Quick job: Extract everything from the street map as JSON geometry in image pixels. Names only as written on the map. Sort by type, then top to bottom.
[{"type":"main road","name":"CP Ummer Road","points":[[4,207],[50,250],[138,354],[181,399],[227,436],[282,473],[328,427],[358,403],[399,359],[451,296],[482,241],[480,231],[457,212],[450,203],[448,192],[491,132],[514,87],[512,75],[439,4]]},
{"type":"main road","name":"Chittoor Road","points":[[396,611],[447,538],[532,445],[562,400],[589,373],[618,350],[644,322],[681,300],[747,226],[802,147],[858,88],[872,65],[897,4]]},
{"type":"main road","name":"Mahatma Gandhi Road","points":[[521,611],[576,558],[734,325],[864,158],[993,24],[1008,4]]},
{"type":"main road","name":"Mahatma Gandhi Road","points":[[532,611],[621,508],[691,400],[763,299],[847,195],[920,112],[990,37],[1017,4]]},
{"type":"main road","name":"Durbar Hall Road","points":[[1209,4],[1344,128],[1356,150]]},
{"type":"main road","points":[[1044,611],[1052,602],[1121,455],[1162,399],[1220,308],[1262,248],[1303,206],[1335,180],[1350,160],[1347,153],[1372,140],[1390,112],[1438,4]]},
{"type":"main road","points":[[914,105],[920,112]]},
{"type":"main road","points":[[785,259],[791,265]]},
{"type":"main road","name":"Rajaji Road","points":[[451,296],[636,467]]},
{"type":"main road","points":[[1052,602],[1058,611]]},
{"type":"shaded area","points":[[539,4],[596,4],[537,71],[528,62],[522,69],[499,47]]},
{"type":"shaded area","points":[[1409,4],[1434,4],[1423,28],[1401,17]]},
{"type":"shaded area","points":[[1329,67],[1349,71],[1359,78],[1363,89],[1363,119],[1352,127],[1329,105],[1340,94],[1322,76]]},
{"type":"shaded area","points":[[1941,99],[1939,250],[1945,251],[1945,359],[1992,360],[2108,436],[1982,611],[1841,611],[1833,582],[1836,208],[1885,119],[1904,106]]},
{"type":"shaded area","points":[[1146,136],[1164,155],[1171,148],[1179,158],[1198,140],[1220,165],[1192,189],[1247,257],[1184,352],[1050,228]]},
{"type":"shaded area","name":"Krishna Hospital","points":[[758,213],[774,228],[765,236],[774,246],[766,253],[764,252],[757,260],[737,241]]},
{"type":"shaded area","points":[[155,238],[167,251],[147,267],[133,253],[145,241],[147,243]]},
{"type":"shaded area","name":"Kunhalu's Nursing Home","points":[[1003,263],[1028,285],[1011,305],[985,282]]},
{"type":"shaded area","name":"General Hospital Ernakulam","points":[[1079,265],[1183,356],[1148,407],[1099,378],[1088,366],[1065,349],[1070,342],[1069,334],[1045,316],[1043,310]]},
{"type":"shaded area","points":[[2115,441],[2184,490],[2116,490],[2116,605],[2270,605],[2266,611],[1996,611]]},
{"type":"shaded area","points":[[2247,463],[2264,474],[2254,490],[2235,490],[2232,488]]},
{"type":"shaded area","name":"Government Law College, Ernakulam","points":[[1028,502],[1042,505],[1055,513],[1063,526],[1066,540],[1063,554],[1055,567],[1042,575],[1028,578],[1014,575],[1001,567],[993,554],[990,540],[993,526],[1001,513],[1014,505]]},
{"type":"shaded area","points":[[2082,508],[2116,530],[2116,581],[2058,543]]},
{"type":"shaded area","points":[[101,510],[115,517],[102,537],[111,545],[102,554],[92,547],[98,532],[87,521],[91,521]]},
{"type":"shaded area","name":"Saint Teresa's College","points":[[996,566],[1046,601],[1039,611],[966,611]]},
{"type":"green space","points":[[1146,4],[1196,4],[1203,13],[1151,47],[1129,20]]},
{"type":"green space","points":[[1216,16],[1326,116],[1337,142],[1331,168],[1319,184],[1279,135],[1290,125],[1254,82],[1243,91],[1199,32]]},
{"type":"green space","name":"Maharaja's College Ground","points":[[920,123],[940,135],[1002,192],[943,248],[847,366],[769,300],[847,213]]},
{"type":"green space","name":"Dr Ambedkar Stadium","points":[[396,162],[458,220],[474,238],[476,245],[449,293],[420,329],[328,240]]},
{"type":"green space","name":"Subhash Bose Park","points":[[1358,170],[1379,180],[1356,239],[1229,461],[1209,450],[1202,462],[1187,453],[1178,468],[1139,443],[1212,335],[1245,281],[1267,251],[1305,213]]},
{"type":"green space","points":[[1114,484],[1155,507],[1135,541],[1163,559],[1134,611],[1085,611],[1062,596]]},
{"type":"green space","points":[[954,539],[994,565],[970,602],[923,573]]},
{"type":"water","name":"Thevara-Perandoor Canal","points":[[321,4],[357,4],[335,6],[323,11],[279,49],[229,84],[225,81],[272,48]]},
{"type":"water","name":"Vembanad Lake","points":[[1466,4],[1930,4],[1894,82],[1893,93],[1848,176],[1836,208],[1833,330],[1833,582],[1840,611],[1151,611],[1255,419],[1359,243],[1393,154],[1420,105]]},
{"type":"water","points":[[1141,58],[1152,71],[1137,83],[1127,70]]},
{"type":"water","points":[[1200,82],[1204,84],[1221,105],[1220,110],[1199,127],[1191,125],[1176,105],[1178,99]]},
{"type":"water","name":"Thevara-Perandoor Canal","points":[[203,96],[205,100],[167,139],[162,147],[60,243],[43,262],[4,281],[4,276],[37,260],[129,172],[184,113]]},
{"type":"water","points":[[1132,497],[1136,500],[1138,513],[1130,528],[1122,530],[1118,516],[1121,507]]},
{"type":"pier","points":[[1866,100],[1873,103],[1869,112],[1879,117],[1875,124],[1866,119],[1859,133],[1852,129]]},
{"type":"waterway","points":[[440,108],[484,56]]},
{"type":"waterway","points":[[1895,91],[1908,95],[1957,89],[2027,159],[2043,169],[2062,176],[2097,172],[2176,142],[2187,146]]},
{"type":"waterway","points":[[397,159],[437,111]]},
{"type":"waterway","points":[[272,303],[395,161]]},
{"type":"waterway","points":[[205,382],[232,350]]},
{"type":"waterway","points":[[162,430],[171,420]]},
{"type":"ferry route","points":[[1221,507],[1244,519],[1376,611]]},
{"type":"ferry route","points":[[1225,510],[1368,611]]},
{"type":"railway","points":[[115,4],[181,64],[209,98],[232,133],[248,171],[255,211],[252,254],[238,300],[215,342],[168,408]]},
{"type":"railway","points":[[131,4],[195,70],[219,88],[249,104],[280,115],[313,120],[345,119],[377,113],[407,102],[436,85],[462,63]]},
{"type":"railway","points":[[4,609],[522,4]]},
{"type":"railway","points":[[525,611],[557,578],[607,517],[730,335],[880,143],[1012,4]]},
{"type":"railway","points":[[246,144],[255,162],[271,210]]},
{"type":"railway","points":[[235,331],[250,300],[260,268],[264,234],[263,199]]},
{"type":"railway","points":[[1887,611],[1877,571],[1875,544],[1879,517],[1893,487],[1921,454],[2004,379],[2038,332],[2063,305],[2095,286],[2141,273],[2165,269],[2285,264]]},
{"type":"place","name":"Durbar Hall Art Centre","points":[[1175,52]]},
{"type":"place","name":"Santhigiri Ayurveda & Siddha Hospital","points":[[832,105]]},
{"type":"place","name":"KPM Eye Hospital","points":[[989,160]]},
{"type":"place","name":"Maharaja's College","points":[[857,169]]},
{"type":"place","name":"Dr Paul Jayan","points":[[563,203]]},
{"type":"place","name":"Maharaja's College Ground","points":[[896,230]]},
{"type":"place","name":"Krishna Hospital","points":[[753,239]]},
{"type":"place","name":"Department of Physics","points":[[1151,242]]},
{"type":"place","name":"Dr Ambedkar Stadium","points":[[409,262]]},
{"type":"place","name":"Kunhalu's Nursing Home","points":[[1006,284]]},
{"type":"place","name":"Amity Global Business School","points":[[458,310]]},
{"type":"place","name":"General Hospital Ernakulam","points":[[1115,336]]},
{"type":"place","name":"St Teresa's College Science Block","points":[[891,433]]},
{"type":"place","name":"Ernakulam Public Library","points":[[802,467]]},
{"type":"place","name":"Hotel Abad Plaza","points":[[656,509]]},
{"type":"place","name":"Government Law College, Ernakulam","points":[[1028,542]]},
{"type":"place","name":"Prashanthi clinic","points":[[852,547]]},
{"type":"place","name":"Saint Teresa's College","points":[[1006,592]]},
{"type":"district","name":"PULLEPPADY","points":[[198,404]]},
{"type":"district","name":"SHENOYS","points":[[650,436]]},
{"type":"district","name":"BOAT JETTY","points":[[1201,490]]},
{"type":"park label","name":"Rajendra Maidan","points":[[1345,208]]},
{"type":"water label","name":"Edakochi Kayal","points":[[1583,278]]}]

+ + + + +

**Directions for this task:**
Please copy all lines of the listing in which the string "General" occurs.

**Result below:**
{"type":"shaded area","name":"General Hospital Ernakulam","points":[[1079,265],[1183,356],[1148,407],[1099,378],[1088,366],[1065,349],[1070,342],[1069,334],[1045,316],[1043,310]]},
{"type":"place","name":"General Hospital Ernakulam","points":[[1115,336]]},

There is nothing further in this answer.